BEGIN EXERCISE PASSAGE
From 2019 until 2022, German parties received a staggering 641 million euros in donations. 

For 495 million of this, or 78 per cent, the name of the donor remains a secret.

The deep pockets of German politicians [EXPAND]

Of the 641 million euros annual financial reports of all the parties show that 329 million euros come from companies and private citizens, and 312 millions euros from politicians.

However, it is impossible to determine how much of the 495 million euros with undetermined origin stems from a politician belonging to a party, or private individuals and companies: the records of individual donations don’t make clear if a payment is a donation or contribution from a politician. All have been included in the German calculation.

In November 2023, German parties launched  the most recent attempt to make the German system more transparent. They wanted to lower the threshold, but failed because of opposition from Christian democratic CDU, the party of European Commission President Ursula von der Leyen. The coalition could have made the reform possible, but decided not to, citing common practice to have all parties on board before adopting rules that concern all parties. 

“One crow does not peck the other’s eyes out,” said political scientist Michael Koß of Leuphana University in Lüneburg. (He added that Die Grünen are a partial exception because they seemed to genuinely want to change the rules.)

Another way to limit the influence of donors over political parties is to set a ceiling for the amount they are allowed to donate. 

“This helps to avoid that parties become too dependent on a number of very specific donors,” political scientist Wolfs said.

But Germany doesn’t cap donations, and neither do seven other countries: Denmark, Sweden, Hungary, Ireland, Luxembourg, Estonia, and Bulgaria. All the others set a ceiling, but the limits vary between 500 euros – in Belgium – and 300,000 euros in Slovakia. 

 “Any rule stands or falls on the enforcement and controls.” Part of the issue, Wolfs said, is that authorities responsible for checking the financial accounts of parties aren’t always independent. 

“In some countries, the parliament is responsible for auditing the finances of political parties, which means the parties are controlling each other,” he said. “There is a tendency to turn a blind eye.”

And even when an independent body exists to check finances, there’s another problem, Wolfs said: almost all auditors are underfunded.

In Spain, for example, the Tribunal de Cuentas is responsible for auditing the accounts. They have been complaining for a long time that the staff of 40 is overburdened and cannot keep up with checking the financial reports of the more than 30 national and almost 200 local parties. They’re still auditing the 2020 finances. Within the German parliament, just three lawyers are tasked to check the accounts. 

The great divide 

The Baltics seem to be the poster child when it comes to transparency.

Estonia is perhaps the most transparent country of the EU. The names of the almost 50,000 members of the country’s 13 parties and the monthly fees they pay are made public. Donations as low as 1 euro are visible to everyone. The lists of names and amounts are published every three months. 

In most central and eastern European countries, the picture looks similar. Each year, all the donations and their donors are published; they are often buried deep inside financial reports and scanned upside down, but they are public. 

Before these countries joined the European Union in 2004 and 2007, the bloc set some conditions for them to implement reforms in line with democratic values. Only after having done that could they benefit from free trade, free movement and the full benefits of EU membership.
END EXERCISE PASSAGE
BEGIN DATASET EXTRACT
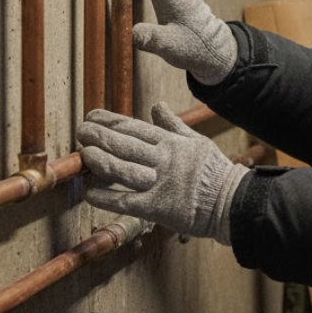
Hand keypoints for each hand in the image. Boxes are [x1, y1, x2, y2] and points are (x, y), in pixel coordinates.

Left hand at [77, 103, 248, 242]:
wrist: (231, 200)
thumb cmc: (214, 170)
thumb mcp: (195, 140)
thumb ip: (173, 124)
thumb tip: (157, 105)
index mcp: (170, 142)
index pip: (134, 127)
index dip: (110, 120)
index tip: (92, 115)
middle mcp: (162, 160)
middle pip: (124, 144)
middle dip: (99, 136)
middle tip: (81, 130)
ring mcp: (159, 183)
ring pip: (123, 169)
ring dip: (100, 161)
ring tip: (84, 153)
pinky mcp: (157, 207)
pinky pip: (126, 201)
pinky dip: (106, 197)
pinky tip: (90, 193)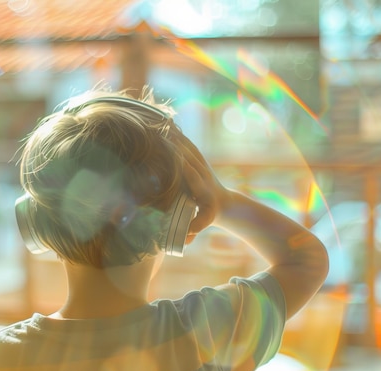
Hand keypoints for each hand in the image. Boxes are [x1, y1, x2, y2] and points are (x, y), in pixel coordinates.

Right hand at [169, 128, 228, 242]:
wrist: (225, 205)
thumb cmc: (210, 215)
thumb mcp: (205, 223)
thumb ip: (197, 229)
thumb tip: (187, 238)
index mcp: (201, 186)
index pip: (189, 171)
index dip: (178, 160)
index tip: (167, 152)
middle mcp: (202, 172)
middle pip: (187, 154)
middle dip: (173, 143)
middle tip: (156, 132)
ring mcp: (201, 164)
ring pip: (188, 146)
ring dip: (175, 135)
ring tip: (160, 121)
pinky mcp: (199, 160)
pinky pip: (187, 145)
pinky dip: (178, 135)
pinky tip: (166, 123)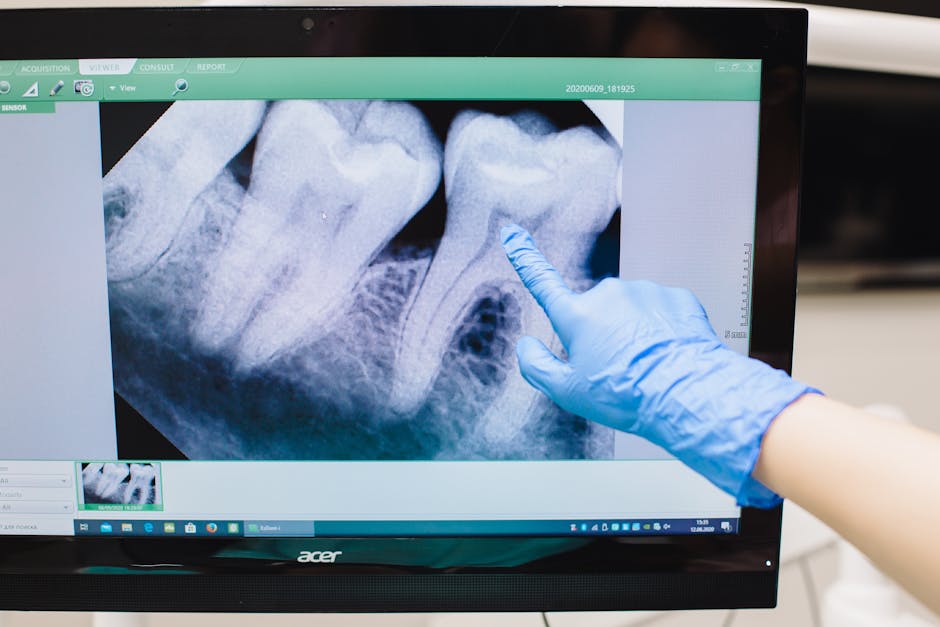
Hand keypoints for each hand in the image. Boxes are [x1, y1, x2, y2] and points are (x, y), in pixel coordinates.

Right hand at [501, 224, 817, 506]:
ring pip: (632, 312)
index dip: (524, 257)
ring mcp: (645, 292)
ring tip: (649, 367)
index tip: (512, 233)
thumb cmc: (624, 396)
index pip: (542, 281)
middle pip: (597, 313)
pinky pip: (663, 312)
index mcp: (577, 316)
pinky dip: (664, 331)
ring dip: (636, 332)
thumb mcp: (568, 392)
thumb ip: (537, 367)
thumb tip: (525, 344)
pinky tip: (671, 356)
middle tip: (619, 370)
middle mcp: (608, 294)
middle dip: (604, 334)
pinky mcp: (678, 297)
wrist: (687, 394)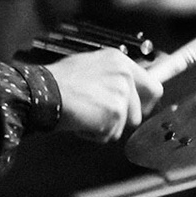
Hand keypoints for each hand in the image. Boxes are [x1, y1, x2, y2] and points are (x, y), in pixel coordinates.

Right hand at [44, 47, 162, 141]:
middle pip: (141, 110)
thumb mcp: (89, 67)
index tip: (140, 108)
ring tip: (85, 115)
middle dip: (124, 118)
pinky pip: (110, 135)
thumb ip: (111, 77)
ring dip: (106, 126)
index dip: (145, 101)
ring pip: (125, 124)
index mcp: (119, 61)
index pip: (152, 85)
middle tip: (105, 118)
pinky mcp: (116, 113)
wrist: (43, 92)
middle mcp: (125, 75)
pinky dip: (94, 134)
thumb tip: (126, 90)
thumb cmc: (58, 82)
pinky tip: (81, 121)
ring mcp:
END DATASET EXTRACT
BEGIN DATASET EXTRACT
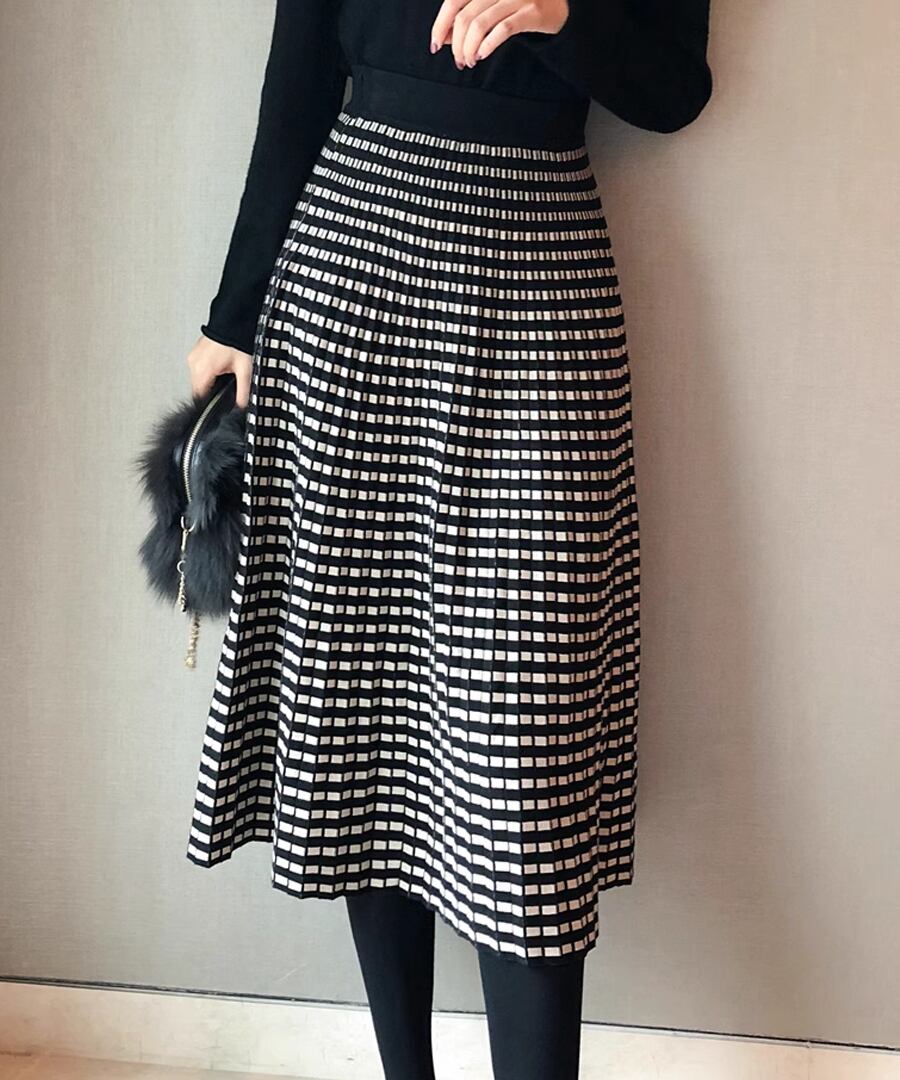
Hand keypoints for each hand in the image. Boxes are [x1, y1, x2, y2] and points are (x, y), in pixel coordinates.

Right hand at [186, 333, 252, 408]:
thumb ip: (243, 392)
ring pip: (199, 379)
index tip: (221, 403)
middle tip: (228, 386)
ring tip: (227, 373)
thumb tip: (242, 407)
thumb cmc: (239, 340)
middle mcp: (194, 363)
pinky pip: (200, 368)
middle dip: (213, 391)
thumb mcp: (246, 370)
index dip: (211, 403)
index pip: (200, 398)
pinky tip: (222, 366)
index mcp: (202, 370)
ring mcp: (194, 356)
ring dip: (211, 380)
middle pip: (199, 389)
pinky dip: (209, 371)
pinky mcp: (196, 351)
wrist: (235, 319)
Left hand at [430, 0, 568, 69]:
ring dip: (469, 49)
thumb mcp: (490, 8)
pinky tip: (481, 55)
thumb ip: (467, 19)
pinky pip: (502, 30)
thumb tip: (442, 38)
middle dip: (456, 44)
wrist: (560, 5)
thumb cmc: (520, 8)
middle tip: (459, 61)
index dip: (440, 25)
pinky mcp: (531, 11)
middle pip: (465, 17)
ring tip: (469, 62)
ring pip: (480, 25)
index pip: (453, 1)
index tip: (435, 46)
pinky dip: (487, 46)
END DATASET EXTRACT
BEGIN DATASET EXTRACT
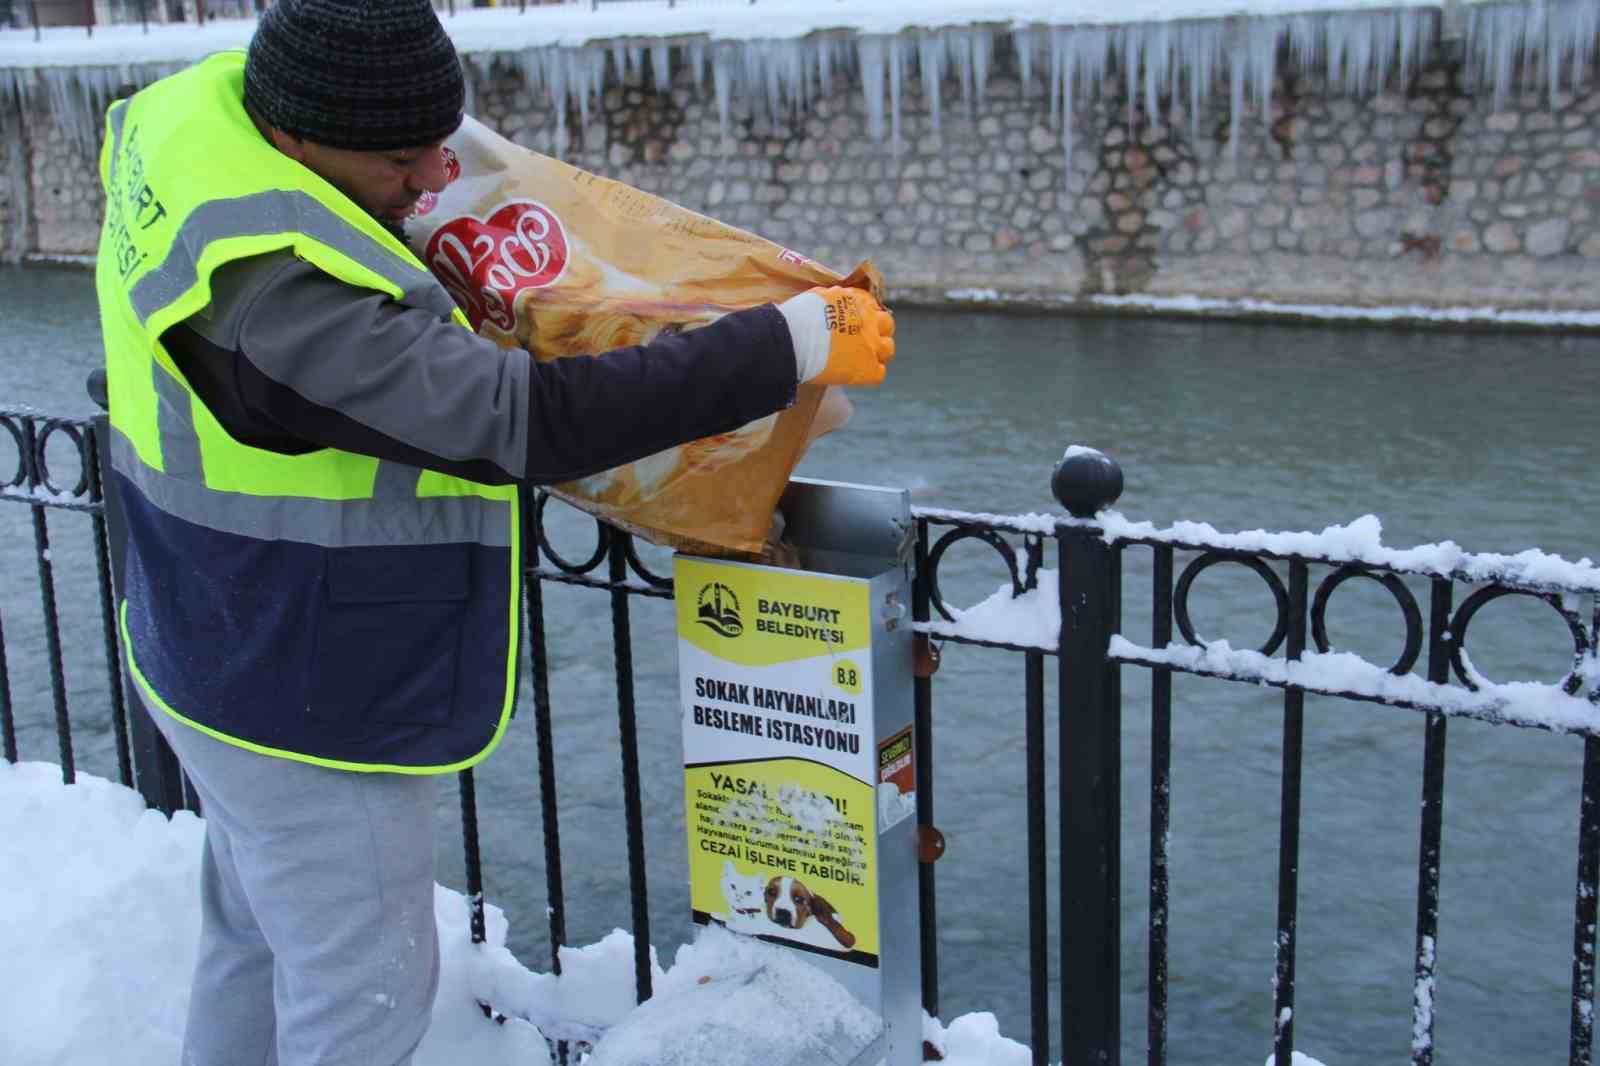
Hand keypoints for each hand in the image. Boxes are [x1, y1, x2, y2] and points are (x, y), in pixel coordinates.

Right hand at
END DATASET EXTRACT
→ ACTION ITEM
Pick up the article on party donations in Europe after its last sentence and extend it. The records have no connection to the article on party donations in Europe.

→ OUTPUT OF THE EXERCISE
“The fact that these countries wanted to become part of the European Union was a strong incentive,” said Wouter Wolfs, political scientist at the Leuven University. “This way they could show they took corruption prevention seriously.”

Source: Follow The Money

But transparency doesn’t mean that there are no problems related to influence peddling by wealthy donors, payments made in return for favours, or misuse of donated funds in Central and Eastern Europe. 

For example, Mircea Drăghici, the former treasurer of Romania’s largest party, the PSD,  was sentenced to two years in prison after admitting to using party subsidies for exotic holidays. Drăghici used public funds his party received to pay for luxury holidays in Bali, Singapore, the Emirates or the Dominican Republic for his family and neighbours. 

Even in Estonia and Latvia, where detailed information like the date of birth of a donor is made public, there are several cases where, it turned out, the named donor was not the actual person giving the money. Businessmen who needed favours from politicians used strawmen to hide their identity. 

Still, the high level of transparency makes it easier to scrutinise where potentially dubious donations come from. 

The paper files

In the west of the European Union, it’s not only the powerhouses of Germany and France that are intransparent. 

In Portugal and Luxembourg the records can only be accessed by physically going to the court of auditors or national parliament, and even then it is forbidden to make the names of the donors public because of “data protection”. In Luxembourg, the parliament insisted Follow the Money sign a non-disclosure agreement agreeing to not make the lists of named donors public.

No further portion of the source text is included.